1. Select an interested immunotherapy condition (T/NT or R/NR). T/NT: immunotherapy treatment vs no treatment; R/NR: immunotherapy response vs no response.
2. The minimum number of immunotherapy datasets that the abundance of cells is differential (pvalue <= 0.05 & (FC >=2 | FC <= 0.5)).
3. The minimum number of datasets that the abundance of cells is significantly high (T/NT or R/NR) in immunotherapy treatment (response) individuals. The significance thresholds were set as pvalue <= 0.05 & (FC >=2 | FC <= 0.5).
4. The minimum number of datasets that the abundance of cells is significantly low (T/NT or R/NR) in immunotherapy no treatment (no response) individuals. The significance thresholds were set as pvalue <= 0.05 & (FC >=2 | FC <= 0.5).
5. Click the ‘Submit’ bottom to see results.
6. GDAA function will generate a heatmap of differentially activity cell types across different datasets under the corresponding immunotherapy condition based on input parameters. ‘red’ color in the heatmap represents the activity of cell markers significantly high (T/NT or R/NR) in immunotherapy treatment (response) individuals and ‘bule’ color in the heatmap represents the activity of cell markers significantly low (T/NT or R/NR) in immunotherapy no treatment (no response) individuals.

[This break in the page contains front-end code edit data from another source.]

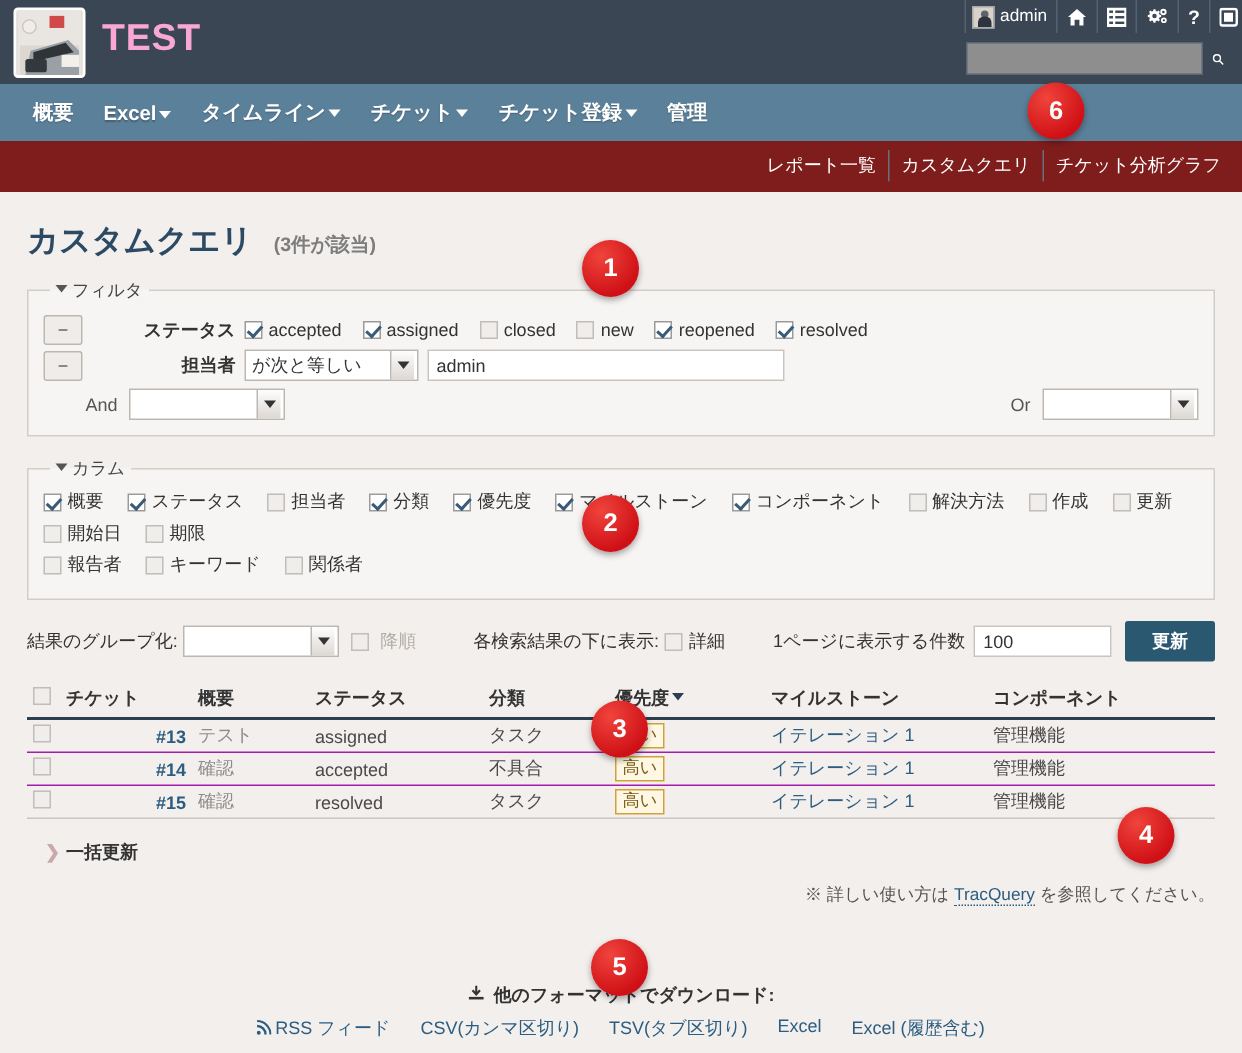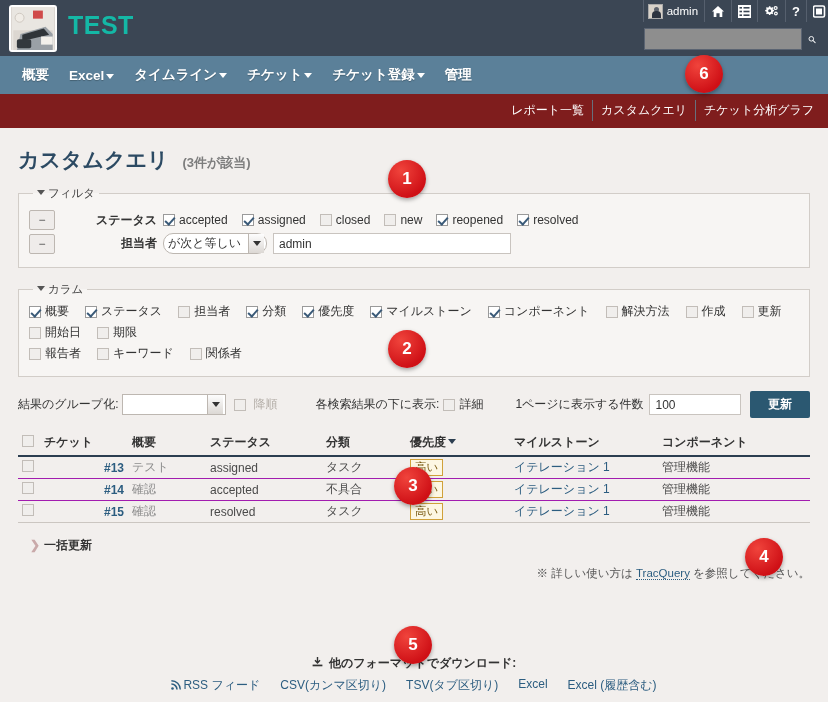--- a/index.html
+++ b/index.html
@@ -20,7 +20,7 @@
   .logo .pic { width:100%; height:100%; display:block; }
   .site-title {
     position:absolute; left:68px; top:11px;
-    font-size:25px; font-weight:bold; color:#14b8a6; letter-spacing:.5px;
+    font-size:25px; font-weight:bold; color:#f9a8d4; letter-spacing:.5px;
   }
 
   .metanav { position:absolute; right:0; top:0; display:flex; height:22px; }

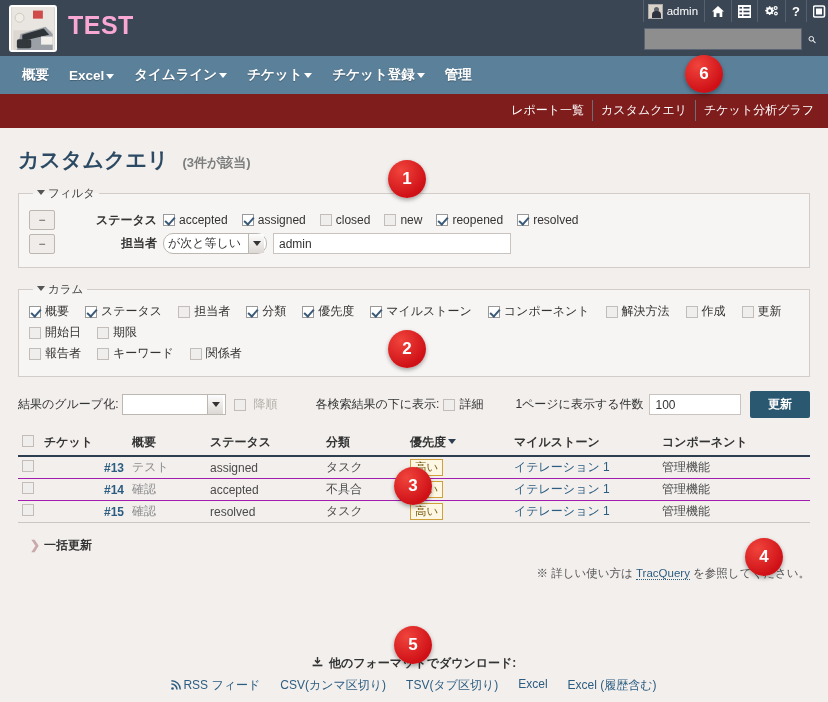--- a/index.html
+++ b/index.html
@@ -360,7 +360,7 @@
     <div class="frow">
       <div class="minus-btn">−</div>
       <div class="flabel">担当者</div>
-      <div class="fakesel" style="width:104px;border-radius:10px;">
+      <div class="fakesel" style="width:116px;">
         <span>が次と等しい</span>
         <span class="arrowbox">
             <i></i>

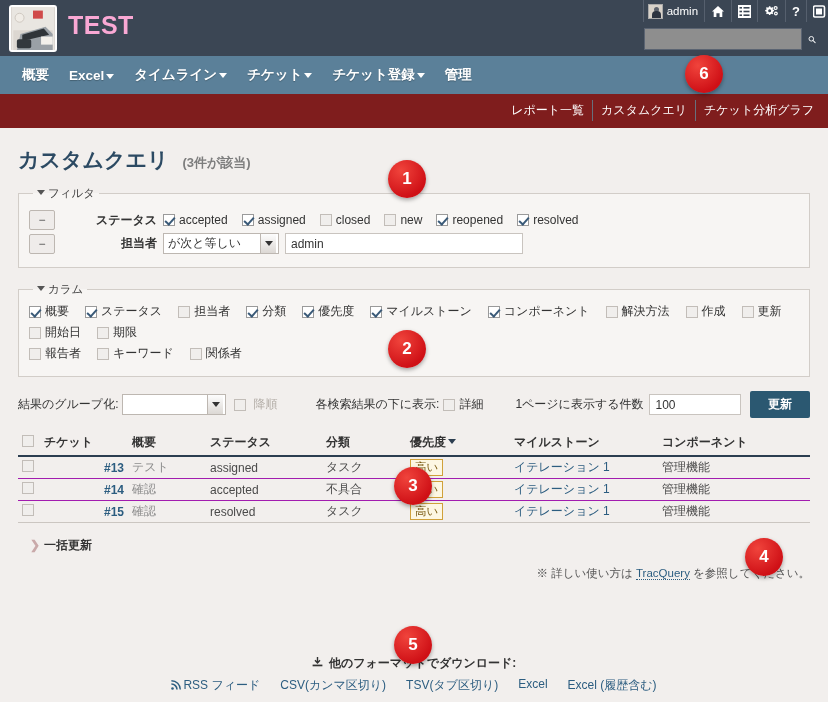--- a/index.html
+++ b/index.html
@@ -369,6 +369,25 @@
       <input class="txt" style="width: 238px; margin-left: 6px;" value="admin">
     </div>
 
+    <div class="andor-row">
+      <div style="width:28px;"></div>
+      <span class="andor-label">And</span>
+      <div class="fakesel" style="width:104px;">
+        <span></span>
+        <span class="arrowbox">
+            <i></i>
+          </span>
+      </div>
+      <div style="margin-left:auto;display:flex;align-items:center;">
+        <span class="andor-label">Or</span>
+        <div class="fakesel" style="width:104px;">
+          <span></span>
+          <span class="arrowbox">
+              <i></i>
+            </span>
+        </div>
+      </div>
+    </div>
   </fieldset>
 
   <fieldset class="box">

This function generates two cell cluster-cell cluster interaction networks under cancer immunotherapy treatment (Drug) vs no treatment (noDrug) or immunotherapy response vs no response respectively. This function is displayed in Figure 8-7.
1. Select an interested immunotherapy condition (T/NT or R/NR). T/NT: immunotherapy treatment (Drug) vs no treatment (noDrug); R/NR: immunotherapy response vs no response.
2. Select a specific single-cell dataset under the corresponding immunotherapy condition.
3. Select the number of cell cluster-cell cluster interactions to shown according to the significance of interaction (from high to low).
4. Click the ‘Submit’ bottom to see results.
5. Network function will generate two cell cluster-cell cluster interaction networks under immunotherapy treatment (Drug) vs no treatment (noDrug) or immunotherapy response vs no response conditions according to the input parameter.